TEXTAUSZUG:
□ □ □
Entscheidungsstichwort (Thema)
Zusammentreffen einer Unfallwitwenrente und einer Witwenrente aus der gesetzlichen Rentenversicherung. Anrechnung. höchstmögliche Rente. Rentenbeginn. Ergänzung des § 93 Abs 5 SGB 6 durch das WFG. Verfassungsmäßigkeit
Leitsatz (amtlich)
Unter “Rentenbeginn” iS des § 93 Abs 5 S 1 SGB 6 ist jedenfalls der Beginn der anrechnungsfreien Altersrente mit dem höchsten Rentenartfaktor (“höchstmögliche Rente”) – und nicht allein der Beginn der Regelaltersrente – zu verstehen.
Normenkette
SGB VI § 33 Abs. 2, §§ 82, 89, 93 Abs. 5 S. 1 Nr. 1 Fassung: 1996-09-25, § 100; SGB X § 48 Abs. 1 S. 1; WFG Art. 12 Abs. 8; GG Art. 14 Abs. 1, Art. 100; WFG Art. 1 Nr. 17; SGB VI § 93 Abs. 5 Nr. 1 Fassung: 1989-12-18, Abs. 5 S. 2 Fassung: 1996-09-25, S. 3 Fassung: 1996-09-25
Verfahrensgang
Tenor
Auf die Revision der Beklagten wird das Urteil des Landessozialgerichts Nordrhein-Westfalen vom 20. Januar 2000 aufgehoben, soweit es die Berufung der Beklagten gegen das Urteil des Sozialgerichts Dortmund vom 2. April 1996 hinsichtlich des Zeitraums ab 1. August 1996 zurückgewiesen hat; insoweit wird die Klage abgewiesen.
□ □ □
DATENAUSZÜGE:
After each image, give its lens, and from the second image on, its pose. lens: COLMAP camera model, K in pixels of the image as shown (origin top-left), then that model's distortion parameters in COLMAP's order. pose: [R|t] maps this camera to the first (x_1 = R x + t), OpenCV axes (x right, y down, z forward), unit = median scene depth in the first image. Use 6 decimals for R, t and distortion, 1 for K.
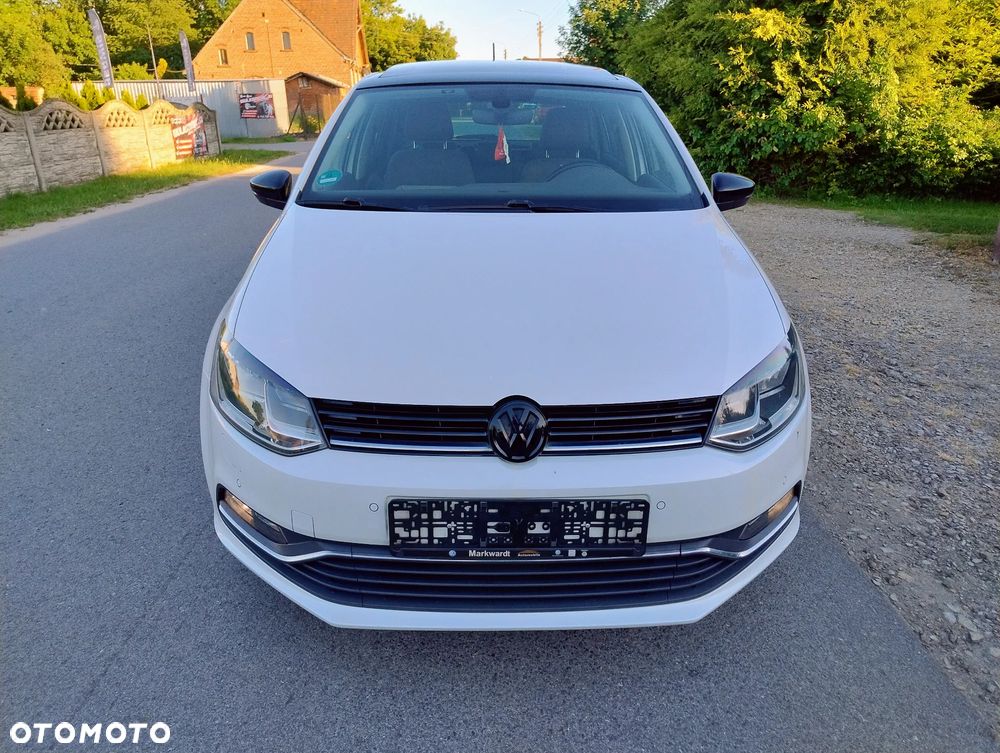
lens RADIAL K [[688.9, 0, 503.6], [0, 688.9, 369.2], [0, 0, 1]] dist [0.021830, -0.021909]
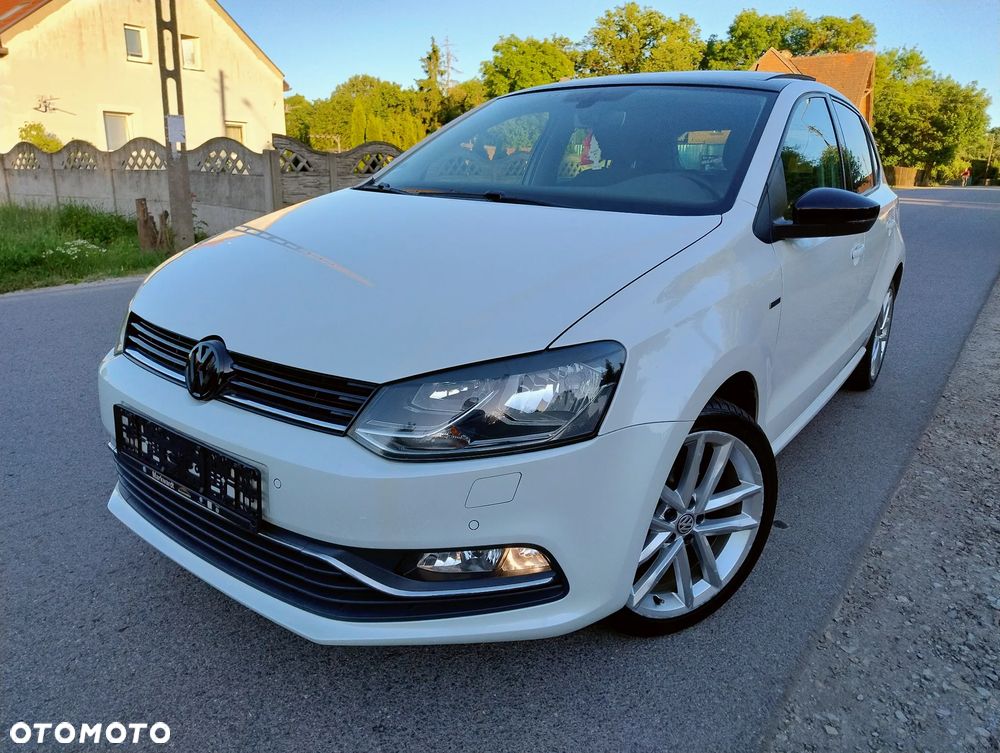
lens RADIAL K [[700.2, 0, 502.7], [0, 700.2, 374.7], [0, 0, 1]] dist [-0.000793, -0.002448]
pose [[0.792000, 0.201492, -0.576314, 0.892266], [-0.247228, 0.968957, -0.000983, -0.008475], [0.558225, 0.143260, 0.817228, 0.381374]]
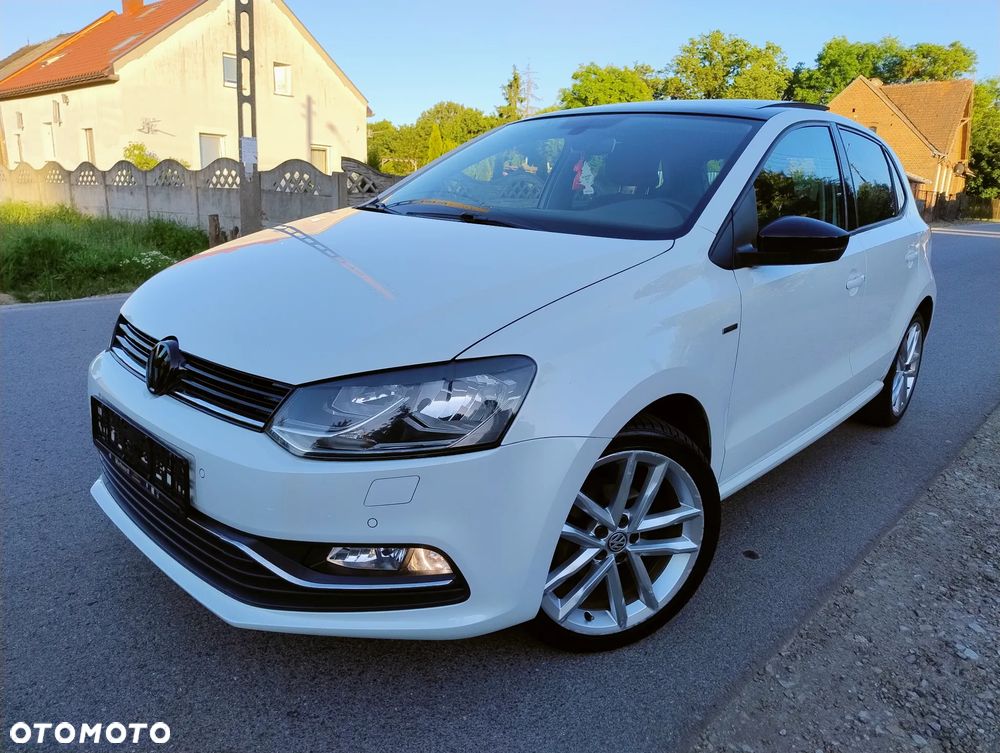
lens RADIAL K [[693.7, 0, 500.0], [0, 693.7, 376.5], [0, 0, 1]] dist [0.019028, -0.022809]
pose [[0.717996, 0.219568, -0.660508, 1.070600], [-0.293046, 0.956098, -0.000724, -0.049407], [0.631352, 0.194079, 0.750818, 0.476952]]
□ □ □
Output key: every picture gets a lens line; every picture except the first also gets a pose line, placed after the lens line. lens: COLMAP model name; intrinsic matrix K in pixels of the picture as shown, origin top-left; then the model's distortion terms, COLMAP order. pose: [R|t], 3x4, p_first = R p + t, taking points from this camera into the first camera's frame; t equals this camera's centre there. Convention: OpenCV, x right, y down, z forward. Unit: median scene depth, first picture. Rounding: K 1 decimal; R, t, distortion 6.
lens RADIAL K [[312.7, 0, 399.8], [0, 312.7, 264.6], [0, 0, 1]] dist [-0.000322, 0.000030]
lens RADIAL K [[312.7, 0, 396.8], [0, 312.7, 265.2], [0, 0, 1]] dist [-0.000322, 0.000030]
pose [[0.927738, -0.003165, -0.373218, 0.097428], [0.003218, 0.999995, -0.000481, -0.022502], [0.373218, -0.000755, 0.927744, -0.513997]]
□ □ □
AUFGABE 1: Welches Gericht hat laut Tenor im Urteilsauszug das Urteil vom 20. Januar 2000 gefällt?
AUFGABE 2: Erkläre anhand des Tenors im Urteilsauszug, weshalb die Klage nur für einen bestimmten Zeitraum abgewiesen wird und für welchen.
AUFGABE 3: Setze den Urteilsauszug zum Zusammentreffen von Unfallwitwenrente und Witwenrente nach seinem letzten Satz fort.

ANTWORT 1: Das Landessozialgericht Nordrhein-Westfalen.

ANTWORT 2: Die Klage wird für den Zeitraum ab 1. August 1996 abgewiesen. Das Urteil des Landessozialgerichts wird nämlich nur aufgehoben, soweit es die Berufung der Beklagten für diesen Zeitraum zurückgewiesen hat, und nur „insoweit“ wird die Klage abgewiesen.

ANTWORT 3:
Tatbestand
I
Die Beteiligten streiten über die Anrechnung der der Klägerin von der Beigeladenen gewährten Witwenrente aus der Unfallversicherung auf die Witwenrente aus der Rentenversicherung noch für die Zeit von Juli 1994 bis einschließlich Januar 1997.
Die Klägerin ist die Witwe des am 4. Juni 1994 verstorbenen Versicherten Robert S…, der am 23. Juni 1985 letztmals versicherungspflichtig gearbeitet hatte. Ihm wurde von der Beklagten wegen Vollendung des 60. Lebensjahres und einjähriger ununterbrochener Arbeitslosigkeit ab 1. Juni 1990 Knappschaftsruhegeld – ab 1. Januar 1992 als Altersrente – gewährt. Wegen einer Berufskrankheit nach Nr 4105 der Anlage zur BKVO bewilligte die Beigeladene dem Versicherten mit Bescheid vom 27. Januar 1994 Vollrente aus der Unfallversicherung ab 16. Februar 1993, wobei sie als Zeitpunkt des Leistungsfalls den 15. Februar 1993 festlegte. Nachdem die Beklagte zunächst die Verletztenrente gemäß § 93 SGB VI auf die Altersrente angerechnet und eine Überzahlung zurückgefordert hatte (Bescheide vom 15. März und 24. Mai 1994), zahlte sie die Altersrente des Versicherten für die Zeit von März 1993 bis zu seinem Tode (Juni 1994) ungekürzt aus (Abhilfebescheid vom 18. Mai 1995).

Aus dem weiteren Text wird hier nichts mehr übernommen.